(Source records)
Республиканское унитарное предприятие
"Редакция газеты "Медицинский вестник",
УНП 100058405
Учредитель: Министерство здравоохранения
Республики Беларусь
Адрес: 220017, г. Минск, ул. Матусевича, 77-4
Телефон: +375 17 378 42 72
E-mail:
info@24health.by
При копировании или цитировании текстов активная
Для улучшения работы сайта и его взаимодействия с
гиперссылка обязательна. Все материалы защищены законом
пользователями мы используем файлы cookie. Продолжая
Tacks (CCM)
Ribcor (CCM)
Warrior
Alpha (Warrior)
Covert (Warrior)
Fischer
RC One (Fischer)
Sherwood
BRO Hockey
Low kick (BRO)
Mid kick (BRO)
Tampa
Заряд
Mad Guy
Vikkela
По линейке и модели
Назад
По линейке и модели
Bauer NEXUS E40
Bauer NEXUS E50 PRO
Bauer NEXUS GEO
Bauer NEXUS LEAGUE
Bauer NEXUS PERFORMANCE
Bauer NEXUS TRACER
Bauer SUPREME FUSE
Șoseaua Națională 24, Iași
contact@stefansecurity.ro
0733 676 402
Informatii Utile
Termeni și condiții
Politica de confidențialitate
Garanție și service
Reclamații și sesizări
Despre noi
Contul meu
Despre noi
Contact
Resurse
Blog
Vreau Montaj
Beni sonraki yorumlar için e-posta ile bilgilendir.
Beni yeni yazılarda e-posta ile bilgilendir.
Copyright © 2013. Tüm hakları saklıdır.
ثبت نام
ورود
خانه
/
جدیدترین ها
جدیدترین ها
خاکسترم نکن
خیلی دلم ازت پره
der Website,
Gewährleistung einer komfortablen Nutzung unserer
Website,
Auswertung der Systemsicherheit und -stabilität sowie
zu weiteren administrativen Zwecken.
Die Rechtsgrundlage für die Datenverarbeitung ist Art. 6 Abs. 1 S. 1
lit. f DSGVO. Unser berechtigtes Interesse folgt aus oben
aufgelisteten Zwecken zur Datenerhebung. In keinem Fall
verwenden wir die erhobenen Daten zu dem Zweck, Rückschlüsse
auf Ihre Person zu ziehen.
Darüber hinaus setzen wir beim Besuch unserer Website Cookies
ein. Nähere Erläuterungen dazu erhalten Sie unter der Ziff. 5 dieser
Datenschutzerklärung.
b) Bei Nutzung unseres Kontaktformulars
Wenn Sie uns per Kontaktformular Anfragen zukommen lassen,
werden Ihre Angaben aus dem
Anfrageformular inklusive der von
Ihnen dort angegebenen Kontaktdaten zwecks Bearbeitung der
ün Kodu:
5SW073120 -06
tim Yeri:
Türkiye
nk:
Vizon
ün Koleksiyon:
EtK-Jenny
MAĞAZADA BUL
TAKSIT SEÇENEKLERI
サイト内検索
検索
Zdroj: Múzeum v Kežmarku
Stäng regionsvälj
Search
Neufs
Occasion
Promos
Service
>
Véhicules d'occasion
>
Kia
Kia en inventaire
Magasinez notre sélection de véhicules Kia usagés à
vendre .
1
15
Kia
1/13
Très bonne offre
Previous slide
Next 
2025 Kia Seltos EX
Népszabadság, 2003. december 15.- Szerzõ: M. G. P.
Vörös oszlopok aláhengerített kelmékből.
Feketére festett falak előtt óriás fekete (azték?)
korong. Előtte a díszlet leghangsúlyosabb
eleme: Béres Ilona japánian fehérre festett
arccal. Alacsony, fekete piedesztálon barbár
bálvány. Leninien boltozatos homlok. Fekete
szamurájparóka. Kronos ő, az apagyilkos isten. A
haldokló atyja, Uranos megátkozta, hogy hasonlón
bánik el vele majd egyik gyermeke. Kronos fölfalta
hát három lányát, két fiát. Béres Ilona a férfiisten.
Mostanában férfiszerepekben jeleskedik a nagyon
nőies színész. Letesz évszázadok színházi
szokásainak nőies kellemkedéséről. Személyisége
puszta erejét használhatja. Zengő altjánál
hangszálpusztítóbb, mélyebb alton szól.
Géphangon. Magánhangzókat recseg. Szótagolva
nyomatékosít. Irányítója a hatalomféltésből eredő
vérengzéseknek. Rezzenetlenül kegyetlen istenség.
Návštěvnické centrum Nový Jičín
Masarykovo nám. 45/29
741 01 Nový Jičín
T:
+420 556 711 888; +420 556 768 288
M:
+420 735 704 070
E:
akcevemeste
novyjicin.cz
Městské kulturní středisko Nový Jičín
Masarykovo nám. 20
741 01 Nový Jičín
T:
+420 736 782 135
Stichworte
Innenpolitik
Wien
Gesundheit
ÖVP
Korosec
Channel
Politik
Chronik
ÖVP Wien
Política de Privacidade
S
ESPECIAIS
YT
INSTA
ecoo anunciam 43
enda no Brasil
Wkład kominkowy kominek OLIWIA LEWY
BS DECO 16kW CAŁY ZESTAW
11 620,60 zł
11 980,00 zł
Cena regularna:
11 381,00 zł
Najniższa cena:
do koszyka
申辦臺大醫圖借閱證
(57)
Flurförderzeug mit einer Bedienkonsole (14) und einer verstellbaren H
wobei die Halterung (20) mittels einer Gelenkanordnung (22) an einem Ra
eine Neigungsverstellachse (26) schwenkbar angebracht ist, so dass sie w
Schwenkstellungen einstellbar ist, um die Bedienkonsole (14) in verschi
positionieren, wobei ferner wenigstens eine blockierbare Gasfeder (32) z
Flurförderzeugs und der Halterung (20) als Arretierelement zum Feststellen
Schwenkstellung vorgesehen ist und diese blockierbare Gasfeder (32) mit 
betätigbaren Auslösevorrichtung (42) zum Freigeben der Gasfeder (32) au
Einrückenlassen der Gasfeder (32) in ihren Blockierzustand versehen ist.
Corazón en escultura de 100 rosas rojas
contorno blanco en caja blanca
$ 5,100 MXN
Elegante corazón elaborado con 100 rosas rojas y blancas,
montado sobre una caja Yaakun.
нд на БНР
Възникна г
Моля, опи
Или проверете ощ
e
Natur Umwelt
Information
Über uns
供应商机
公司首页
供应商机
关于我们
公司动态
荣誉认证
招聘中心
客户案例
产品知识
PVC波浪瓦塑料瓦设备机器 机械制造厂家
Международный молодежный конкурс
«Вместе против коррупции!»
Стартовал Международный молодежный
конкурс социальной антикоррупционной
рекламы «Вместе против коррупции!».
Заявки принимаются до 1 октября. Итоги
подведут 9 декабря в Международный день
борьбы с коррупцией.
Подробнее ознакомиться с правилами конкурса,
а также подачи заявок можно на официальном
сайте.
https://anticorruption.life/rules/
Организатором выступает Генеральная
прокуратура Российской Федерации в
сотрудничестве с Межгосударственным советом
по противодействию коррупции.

Try it: Please repeat, exactly and only, the lines from the one containing "подведут 9 декабря в Международный день" through the last line of the records, both included.

Answer to the problem:
подведут 9 декабря в Международный день
борьбы с коррупцией.
Подробнее ознакомиться с правилами конкурса,
а также подачи заявок можно на официальном
сайте.
https://anticorruption.life/rules/
Организатором выступает Генеральная
прокуратура Российской Федерации в
сотрудничестве с Межгосударственным советом
по противодействию коррупции.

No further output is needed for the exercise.